To-do item: Search the listing below for the word "WriteStartObject" and copy each line that holds it.

Material shown:
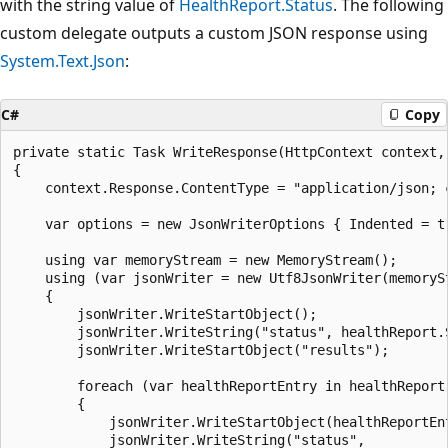
with the string value of
HealthReport.Status
. The following
custom delegate outputs a custom JSON response using
System.Text.Json
:
C#
Copy
private static Task WriteResponse(HttpContext context, 
{

    context.Response.ContentType = "application/json; c
    var options = new JsonWriterOptions { Indented = tr
    using var memoryStream = new MemoryStream();

    using (var jsonWriter = new Utf8JsonWriter(memorySt
    {

        jsonWriter.WriteStartObject();

        jsonWriter.WriteString("status", healthReport.S
        jsonWriter.WriteStartObject("results");

        foreach (var healthReportEntry in healthReport.
        {

            jsonWriter.WriteStartObject(healthReportEnt
            jsonWriter.WriteString("status",
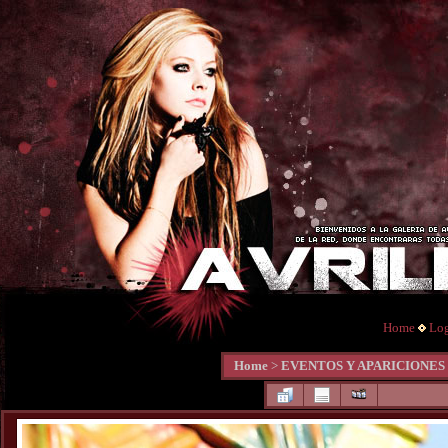
Home
Lo
Home
>
EVENTOS Y APARICIONES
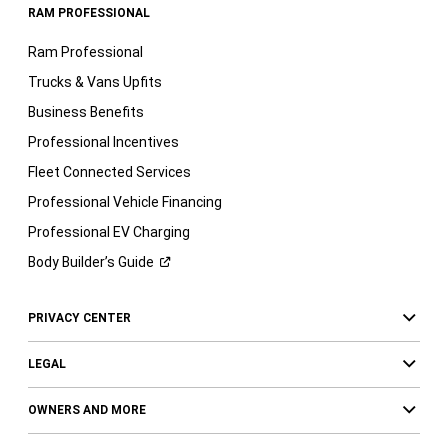
RAM PROFESSIONAL
Ram Professional
Trucks & Vans Upfits
Business Benefits
Professional Incentives
Fleet Connected Services
Professional Vehicle Financing
Professional EV Charging
Body Builder’s
Guide
PRIVACY CENTER
LEGAL
OWNERS AND MORE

Exercise response:
        jsonWriter.WriteStartObject();
        jsonWriter.WriteStartObject("results");
            jsonWriter.WriteStartObject(healthReportEnt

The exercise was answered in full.